Wednesday, July 18, 2012


Day 8 Gold in Fairbanks


Fur coat with sunshine ruff
We started the day on the paddlewheeler Discovery traveling down the Chena River.  They arrange demonstrations along the way so you get to see a float plane take off and land and a dog mushing demonstration at Susan Butcher’s place.  Dog mushing is definitely the “un-official” sport of Alaska and Susan Butcher won the Iditarod four times in a five year span in the late 80’s.  She was so popular that they have Susan Butcher Day in Alaska and they sell t-shirts that read “Alaska: Where men are men and women win the Iditarod!” 
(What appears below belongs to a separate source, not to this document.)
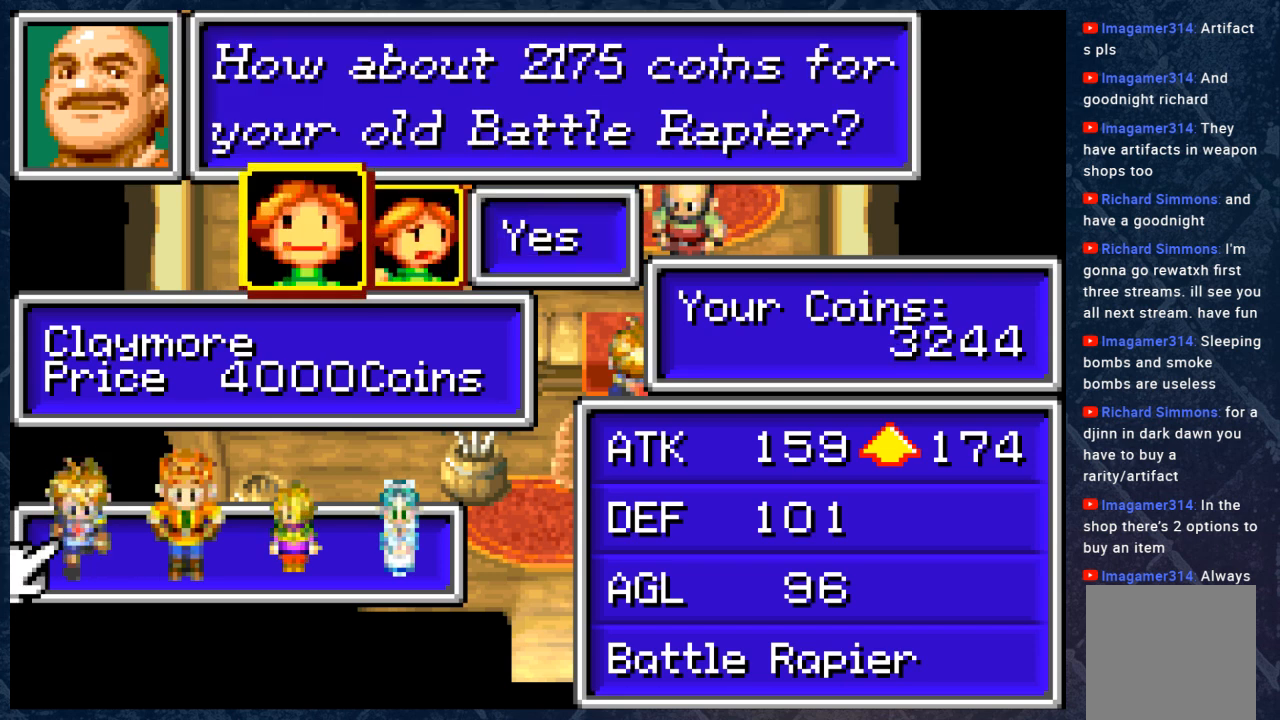
{"buttons": [], "left_stick": "center", "right_stick": "center", "events": []}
We stopped at a Chena Indian Village along the river where they have a Athabascan Fish Camp replica set up and saw how they caught the salmon in a fish wheel and how they smoked it to preserve it.  The Athabascan are a tribe up here in central Alaska.  They also gave talks about how the Indians (doesn’t seem to be a bad word up here) made clothing from hides and built their log cabins with sod roofs.  I know it all sounds a bit contrived, but they have some Indian girls who are attending University of Alaska at Fairbanks give the talks and they made it interesting and fun.


Jeanne's Gold Strike!
After that we went to Gold Dredge #8 for a tour of how they used to dredge for gold  in Fairbanks.  It is a bit too complicated to describe in the blog, but they processed tons of rocks just to get tiny gold flakes that are 20 to 30 feet under a permafrost layer.  This eventually became unprofitable and they closed the dredge in 1959.  However luckily for us, you can do some panning for gold at the end of the tour and both Jeanne and I found gold.  She found $10 worth and I found $20 (not that there was a competition, just saying).
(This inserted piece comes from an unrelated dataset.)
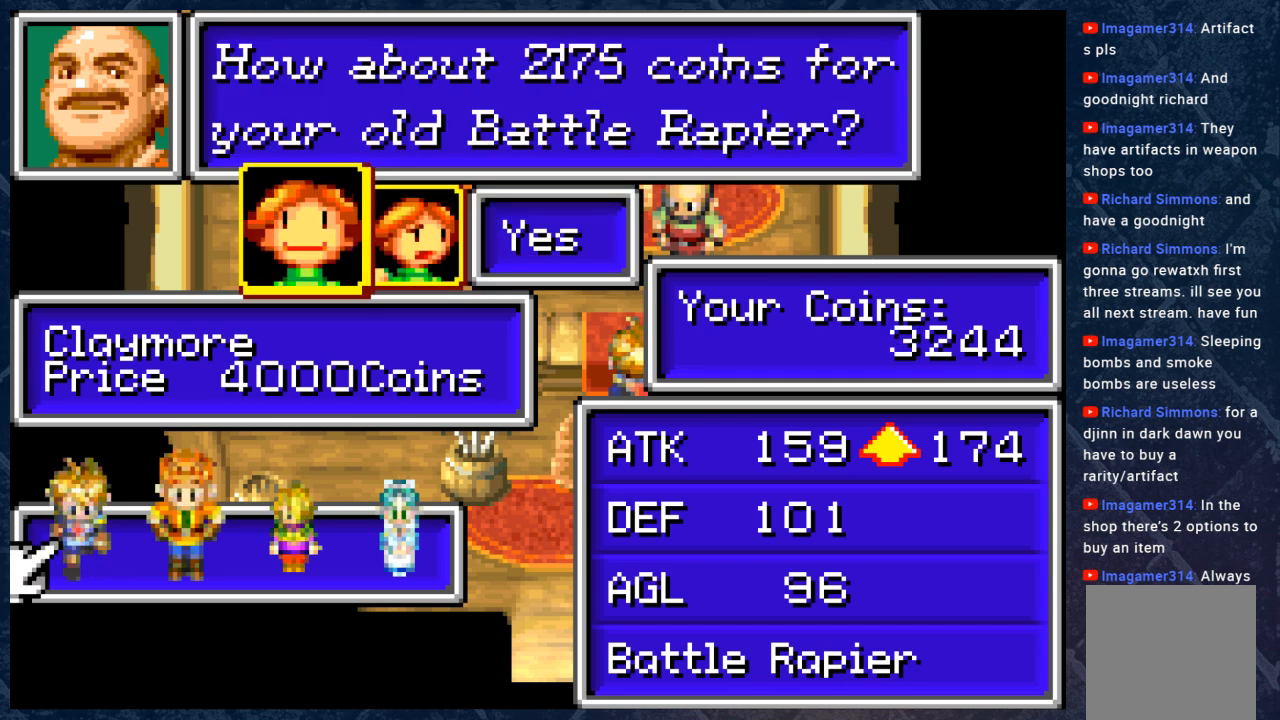
{"buttons": [], "left_stick": "center", "right_stick": "center", "events": []}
After a dinner of caribou steak sandwiches, we drove around some.  Fairbanks is technically in a desert and it gets less rain than Phoenix, but it has rained some both days we were here so I don’t know about that.  It is the northern-most point on our trip and gets some of the most extreme weather – high of 90 in the summer and low of -50 in the winter is typical.  After driving to the North Pole (actually south from here) to see Santa’s Workshop, we drove though downtown Fairbanks (four square blocks) and up to the University of Alaska Fairbanks campus, which has a good view of the Alaska range and Denali more than 100 miles in the distance.  Fairbanks is also a very good spot to view the northern lights but it is too bright in the summer.  Sundown today was 11:47 pm but it remains reasonably light through the night until sunrise at 4:08 am.